Is Inking a dying art? – My concerns about it.
“Inking is a dying art.“
I can see it everywhere. From inkers to editors. All around. Everyone says the same. Inking is not a valid and affordable career anymore.
Reneé Wittstaetter couldn’t state it more clear. She told me that just a several days ago, on Santiago’s Comic Convention, FIC. And despite how much I can argue about it, she has the experience in the business to make me wonder about the fact.
Last month, just because a nervous breakdown I made a choice. I’ll end working for anybody else’s profit in a semi well paid job in order to take a full year hiatus on my Industrial Designer career just for the sake of persuing my dream of become a comicbook artist.
Being an inker.
“inking is a dying art”.
In Comicbooks, it’s a nearly extinguished art.
That sentence still wanders through my head like a hammer reminding me that this is gonna be harsh.
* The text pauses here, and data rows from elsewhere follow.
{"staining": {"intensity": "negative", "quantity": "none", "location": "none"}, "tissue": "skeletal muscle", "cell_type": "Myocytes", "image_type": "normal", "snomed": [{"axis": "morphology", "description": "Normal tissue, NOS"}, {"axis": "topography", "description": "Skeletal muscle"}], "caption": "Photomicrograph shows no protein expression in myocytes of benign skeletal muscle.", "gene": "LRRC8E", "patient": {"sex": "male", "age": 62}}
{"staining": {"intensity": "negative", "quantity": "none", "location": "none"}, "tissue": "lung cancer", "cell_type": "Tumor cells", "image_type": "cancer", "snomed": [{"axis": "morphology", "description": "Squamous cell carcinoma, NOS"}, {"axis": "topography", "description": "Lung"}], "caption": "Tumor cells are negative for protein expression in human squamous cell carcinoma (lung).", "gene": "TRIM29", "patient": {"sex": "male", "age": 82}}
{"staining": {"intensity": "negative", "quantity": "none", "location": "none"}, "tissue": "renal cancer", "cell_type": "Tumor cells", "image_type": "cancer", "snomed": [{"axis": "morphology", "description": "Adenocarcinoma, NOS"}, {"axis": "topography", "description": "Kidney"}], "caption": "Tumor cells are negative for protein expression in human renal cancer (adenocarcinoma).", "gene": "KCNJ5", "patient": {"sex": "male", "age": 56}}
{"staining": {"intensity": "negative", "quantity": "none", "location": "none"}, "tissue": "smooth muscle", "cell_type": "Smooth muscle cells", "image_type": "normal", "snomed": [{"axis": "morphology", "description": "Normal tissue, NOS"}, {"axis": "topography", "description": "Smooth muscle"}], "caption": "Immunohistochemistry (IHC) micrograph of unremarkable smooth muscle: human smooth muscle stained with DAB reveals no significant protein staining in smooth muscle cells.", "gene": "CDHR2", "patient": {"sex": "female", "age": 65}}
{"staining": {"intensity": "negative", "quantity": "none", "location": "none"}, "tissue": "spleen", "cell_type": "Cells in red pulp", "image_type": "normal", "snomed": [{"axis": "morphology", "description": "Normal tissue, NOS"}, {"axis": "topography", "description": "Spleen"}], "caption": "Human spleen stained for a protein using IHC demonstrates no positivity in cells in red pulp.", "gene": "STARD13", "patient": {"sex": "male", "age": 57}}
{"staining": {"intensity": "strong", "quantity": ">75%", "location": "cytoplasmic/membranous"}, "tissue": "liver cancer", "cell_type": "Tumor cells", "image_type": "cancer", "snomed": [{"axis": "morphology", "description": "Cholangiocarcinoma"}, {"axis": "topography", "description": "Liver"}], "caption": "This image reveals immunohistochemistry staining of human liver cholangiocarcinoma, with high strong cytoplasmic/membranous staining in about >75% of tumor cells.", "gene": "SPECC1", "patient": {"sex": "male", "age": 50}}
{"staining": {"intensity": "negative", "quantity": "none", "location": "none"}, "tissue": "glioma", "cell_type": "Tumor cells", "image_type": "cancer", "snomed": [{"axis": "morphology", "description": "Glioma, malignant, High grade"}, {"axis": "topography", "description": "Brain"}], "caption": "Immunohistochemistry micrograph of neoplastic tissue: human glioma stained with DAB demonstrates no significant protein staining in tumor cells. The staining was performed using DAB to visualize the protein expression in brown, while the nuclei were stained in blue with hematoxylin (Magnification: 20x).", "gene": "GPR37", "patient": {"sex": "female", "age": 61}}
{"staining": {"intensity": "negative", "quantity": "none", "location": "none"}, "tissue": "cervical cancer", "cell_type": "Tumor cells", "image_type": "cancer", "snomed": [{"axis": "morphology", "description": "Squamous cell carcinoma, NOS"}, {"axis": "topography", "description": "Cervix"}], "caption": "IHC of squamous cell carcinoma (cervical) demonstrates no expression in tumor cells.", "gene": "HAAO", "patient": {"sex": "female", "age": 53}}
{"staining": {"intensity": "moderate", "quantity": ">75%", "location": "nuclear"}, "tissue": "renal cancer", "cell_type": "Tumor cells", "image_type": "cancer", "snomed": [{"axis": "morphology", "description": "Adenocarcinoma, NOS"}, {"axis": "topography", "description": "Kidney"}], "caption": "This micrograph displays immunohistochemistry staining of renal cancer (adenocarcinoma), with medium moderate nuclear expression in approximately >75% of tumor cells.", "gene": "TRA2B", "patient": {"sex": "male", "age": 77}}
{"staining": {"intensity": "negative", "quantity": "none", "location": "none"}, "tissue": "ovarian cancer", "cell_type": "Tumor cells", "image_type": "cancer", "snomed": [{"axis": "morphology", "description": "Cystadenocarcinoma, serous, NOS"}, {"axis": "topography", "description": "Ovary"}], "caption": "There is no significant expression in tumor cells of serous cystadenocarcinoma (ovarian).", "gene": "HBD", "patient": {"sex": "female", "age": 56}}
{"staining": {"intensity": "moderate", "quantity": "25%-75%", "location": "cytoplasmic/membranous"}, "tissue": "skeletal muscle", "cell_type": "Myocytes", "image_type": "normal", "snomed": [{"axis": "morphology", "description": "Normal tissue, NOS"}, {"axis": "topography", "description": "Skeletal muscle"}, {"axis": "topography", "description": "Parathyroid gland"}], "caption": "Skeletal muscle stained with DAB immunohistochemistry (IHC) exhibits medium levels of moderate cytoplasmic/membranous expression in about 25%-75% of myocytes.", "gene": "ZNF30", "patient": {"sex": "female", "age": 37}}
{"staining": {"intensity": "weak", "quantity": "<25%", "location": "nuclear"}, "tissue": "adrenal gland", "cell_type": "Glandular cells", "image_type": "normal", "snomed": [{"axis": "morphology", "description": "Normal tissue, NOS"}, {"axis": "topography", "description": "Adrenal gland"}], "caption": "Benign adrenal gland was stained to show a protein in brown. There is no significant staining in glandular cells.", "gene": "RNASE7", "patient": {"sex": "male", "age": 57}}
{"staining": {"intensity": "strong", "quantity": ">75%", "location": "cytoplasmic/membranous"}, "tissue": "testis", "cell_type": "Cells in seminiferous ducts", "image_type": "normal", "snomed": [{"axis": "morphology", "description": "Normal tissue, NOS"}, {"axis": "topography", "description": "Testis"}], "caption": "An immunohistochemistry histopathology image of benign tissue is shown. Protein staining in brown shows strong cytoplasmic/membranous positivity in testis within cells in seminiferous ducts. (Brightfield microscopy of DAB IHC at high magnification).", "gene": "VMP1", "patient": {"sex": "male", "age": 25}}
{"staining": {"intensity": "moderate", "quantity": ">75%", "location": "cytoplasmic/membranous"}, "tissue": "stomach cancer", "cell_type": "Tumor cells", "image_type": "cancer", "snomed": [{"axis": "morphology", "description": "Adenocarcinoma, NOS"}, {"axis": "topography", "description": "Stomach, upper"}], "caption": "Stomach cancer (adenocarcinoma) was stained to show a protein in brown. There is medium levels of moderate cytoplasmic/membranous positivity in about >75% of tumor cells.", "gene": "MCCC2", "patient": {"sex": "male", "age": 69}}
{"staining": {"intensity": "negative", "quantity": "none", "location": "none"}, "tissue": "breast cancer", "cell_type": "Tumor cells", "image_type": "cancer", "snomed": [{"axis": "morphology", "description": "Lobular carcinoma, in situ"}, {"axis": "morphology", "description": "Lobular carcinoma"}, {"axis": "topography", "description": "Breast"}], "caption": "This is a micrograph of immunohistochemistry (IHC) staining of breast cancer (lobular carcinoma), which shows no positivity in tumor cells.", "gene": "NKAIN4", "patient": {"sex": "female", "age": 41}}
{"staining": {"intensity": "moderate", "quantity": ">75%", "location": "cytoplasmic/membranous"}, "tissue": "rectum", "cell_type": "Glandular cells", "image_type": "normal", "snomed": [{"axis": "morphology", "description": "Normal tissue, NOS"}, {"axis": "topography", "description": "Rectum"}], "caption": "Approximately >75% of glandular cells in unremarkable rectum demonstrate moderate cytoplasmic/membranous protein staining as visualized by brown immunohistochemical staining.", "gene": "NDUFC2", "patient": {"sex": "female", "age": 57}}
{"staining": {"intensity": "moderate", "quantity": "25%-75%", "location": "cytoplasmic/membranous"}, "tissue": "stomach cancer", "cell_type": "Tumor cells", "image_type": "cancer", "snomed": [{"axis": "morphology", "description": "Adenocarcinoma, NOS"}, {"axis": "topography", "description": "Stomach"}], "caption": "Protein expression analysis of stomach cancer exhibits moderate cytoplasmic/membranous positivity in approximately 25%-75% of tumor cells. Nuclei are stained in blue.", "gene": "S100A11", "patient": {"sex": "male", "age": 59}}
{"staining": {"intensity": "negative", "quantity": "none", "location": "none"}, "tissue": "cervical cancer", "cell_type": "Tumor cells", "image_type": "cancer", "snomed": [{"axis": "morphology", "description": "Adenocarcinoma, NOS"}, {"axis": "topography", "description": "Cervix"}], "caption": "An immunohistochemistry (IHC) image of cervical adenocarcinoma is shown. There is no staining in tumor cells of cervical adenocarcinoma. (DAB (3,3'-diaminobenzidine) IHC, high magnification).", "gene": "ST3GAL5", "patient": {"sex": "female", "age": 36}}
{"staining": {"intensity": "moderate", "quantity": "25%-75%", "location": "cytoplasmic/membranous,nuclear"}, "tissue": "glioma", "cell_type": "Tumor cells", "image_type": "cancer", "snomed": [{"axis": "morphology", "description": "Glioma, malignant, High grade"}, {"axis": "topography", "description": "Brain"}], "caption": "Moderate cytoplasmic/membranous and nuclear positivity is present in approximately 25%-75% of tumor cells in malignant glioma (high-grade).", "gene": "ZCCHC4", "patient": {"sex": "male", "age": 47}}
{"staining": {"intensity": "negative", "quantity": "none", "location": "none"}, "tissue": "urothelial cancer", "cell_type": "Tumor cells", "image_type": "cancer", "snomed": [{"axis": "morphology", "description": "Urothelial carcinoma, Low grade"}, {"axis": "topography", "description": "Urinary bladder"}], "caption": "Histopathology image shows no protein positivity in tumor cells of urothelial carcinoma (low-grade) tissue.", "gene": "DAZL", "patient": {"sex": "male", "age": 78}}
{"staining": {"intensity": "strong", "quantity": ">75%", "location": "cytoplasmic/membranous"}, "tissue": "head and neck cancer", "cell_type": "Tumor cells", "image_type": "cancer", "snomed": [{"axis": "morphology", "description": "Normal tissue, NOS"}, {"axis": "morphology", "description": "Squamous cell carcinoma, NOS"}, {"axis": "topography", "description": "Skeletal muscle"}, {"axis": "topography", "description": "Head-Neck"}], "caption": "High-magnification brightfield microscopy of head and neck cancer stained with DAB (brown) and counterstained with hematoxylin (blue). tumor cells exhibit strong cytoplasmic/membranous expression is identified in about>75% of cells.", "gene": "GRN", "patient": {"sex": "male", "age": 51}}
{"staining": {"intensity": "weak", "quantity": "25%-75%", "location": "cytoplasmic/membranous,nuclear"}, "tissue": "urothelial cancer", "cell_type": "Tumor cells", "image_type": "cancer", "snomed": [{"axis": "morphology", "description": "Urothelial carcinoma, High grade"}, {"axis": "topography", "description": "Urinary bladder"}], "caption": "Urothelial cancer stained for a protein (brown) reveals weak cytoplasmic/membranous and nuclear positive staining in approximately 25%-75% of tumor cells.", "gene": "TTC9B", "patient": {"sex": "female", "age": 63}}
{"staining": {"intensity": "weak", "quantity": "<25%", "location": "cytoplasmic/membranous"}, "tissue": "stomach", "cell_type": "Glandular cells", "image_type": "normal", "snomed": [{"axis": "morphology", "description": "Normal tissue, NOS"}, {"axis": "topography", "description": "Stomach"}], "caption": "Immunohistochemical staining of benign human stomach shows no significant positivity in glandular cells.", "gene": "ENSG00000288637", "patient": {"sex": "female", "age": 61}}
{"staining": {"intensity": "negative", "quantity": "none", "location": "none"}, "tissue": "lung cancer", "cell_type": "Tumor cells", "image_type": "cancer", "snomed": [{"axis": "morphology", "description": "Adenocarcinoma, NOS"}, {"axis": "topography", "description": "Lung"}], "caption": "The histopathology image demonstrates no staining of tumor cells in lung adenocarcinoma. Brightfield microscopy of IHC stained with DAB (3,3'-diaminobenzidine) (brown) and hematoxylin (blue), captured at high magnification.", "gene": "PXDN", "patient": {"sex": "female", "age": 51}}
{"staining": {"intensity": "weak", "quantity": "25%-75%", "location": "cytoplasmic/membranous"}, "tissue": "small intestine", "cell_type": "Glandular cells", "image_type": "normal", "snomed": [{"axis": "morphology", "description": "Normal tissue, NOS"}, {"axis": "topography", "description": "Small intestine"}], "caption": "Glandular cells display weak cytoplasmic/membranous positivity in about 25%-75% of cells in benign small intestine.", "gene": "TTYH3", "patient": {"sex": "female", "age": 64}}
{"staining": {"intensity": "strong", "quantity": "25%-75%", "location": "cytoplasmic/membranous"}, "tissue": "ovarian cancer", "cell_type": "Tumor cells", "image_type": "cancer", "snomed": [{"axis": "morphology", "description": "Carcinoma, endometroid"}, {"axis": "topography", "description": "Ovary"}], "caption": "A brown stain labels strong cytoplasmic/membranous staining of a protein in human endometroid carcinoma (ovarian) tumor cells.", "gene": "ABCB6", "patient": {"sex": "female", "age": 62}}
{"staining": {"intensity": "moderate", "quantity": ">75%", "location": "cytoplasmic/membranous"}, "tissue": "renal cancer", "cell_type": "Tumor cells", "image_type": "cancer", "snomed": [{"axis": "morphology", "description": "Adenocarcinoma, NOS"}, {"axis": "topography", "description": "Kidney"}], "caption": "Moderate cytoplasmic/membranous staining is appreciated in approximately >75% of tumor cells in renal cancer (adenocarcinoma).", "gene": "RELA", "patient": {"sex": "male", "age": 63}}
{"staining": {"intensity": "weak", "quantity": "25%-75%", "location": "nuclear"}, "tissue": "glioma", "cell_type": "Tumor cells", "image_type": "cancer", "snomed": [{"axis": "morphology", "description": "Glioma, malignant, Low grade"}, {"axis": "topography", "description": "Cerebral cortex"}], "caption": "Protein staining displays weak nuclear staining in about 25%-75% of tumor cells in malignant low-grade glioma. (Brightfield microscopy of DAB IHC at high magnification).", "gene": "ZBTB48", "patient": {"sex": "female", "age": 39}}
Not easy. Plenty of poorly paid jobs and overnights without sleep.
Inking is a dying art. I thought about it looking for reasons to back her comment up I asked myself if that’s because inkers let that happen. I think that we did not updated our resources.
Too bad. I’ve heard enough coments on professionals that claims that inking is old-fashioned job. I like ink, I feel in contact with my inner self when I ink, I think clearer inking, Our resources are two in a modern world of millions: Black and White.
I have several inking books among others. I’ve just ended Klaus Janson’s “The DC book of Inking” and somehow I felt un-encouraged. ¾ of the reference pages were great masterpieces released on the 60’s and 70’s and just a bunch of them were published after 2001. So, it made me feel if there is no young blood around. What’s inking TODAY? I think that’s the most important question to answer for us as a semi or professionals.
We can enjoy several actual inkers around: Joe Weems, Danny Miki, Mark Morales, Jonathan Glapion, Sandra Hope, Richard Friend, Scott Williams, Rachel Dodson, the great newcomer Daniel Henriques, and a bunch that makes me love more their inking rather than the actual pencilling they are working on.
I pay huge respect as a semi pro to the greatests of all-time to endure and create my own opinion. I can only fight back with my Hunt 102, my #1 Brush and my Artel penbrush despite the fact I’ll still being underpaid in a job that I love more than my life, but – according to the great wisdom of Reneé Wittstaetter – my fear is to be in love of a dying maid.
This concerns me. I love inking. That’s why I left my job. Because I love inking.
But I will succeed in this endeavor. Believe me.